▶ Testo di partenza:
■ ■ ■

Le cicerchie (Lathyrus sativus)
La CICERCHIA è una leguminosa conosciuta fin dai tempi antichi, Greci e Romani già la coltivavano e consumavano.
E’ stata per tempo un legume dimenticato perché richiedeva una gran mole di lavoro manuale nel coltivarlo ed i contadini dicevano che era tossica.
Ma la sua tossicità, che attacca il sistema nervoso, è derivante dal contenuto di una tossina, la LATIRINA, e può esser mal tollerata solo se si consuma in grandi quantità (almeno 300 gr) e per più giorni consecutivi.
Nella prima metà degli anni 70 la superficie complessiva di coltivazione in Italia occupava pochissimi ettari, fortunatamente oggigiorno la ripresa della coltivazione di questa leguminosa si è riscoperta soprattutto nelle regioni del centro sud Italia, come la Puglia, le Marche, Umbria e Lazio.

■ ■ ■

▶ Estratto dati:
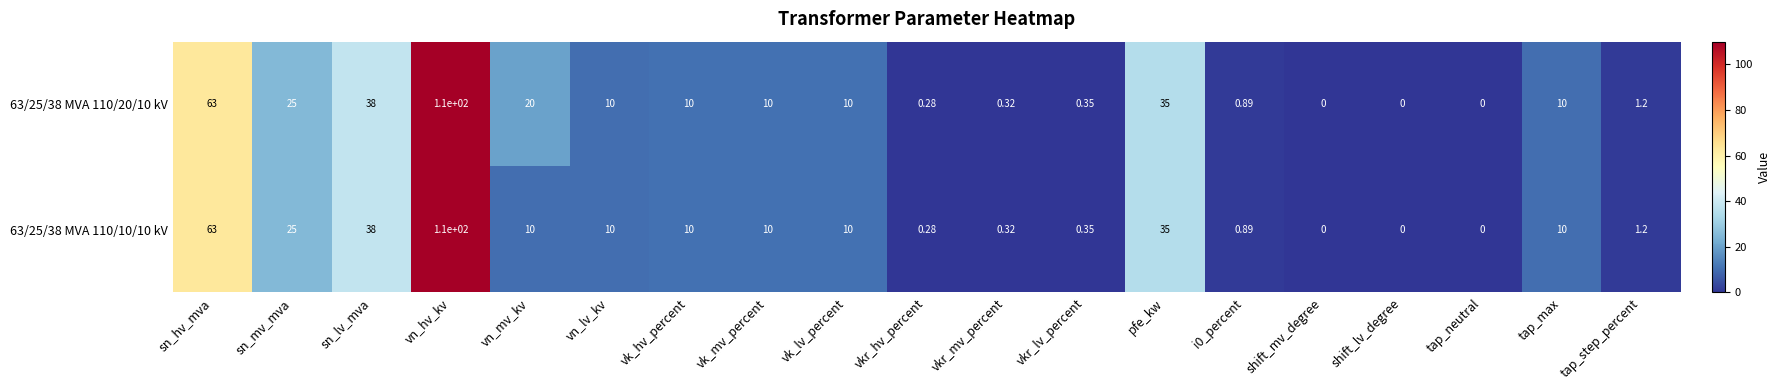

At which category is the sum across all series the highest?

vn_hv_kv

■ ■ ■

▶ Consegna A:
Che cosa dice il testo sulle cicerchie su questi punti?
(i) Quali popoli antichi coltivavano e consumavano già la cicerchia?
(ii) Come si chiama la tossina contenuta nella cicerchia?
(iii) In quali regioni è ripresa soprattutto la coltivazione di questa leguminosa?
▶ Consegna B:
Queste affermazioni concordano con il testo sulle cicerchie? Rispondi sì o no per ciascuna e cita le parole del testo che lo stabiliscono.
(i) La cicerchia è stata dimenticata anche perché coltivarla richiedeva molto lavoro manuale.
(ii) La tossina della cicerchia attacca il sistema digestivo.
(iii) Nella prima metà degli anni 70 la cicerchia occupava vaste superfici coltivate in Italia.
I dati provengono da una fonte diversa dal testo.

▶ Risposta A:
(i) I Greci e i Romani.
(ii) Latirina.
(iii) Puglia, Marche, Umbria e Lazio.

▶ Risposta B:
(i) Sì: "richiedeva una gran mole di lavoro manuale nel coltivarlo".
(ii) No: "attacca il sistema nervoso".
(iii) No: "occupava pochissimi ettari".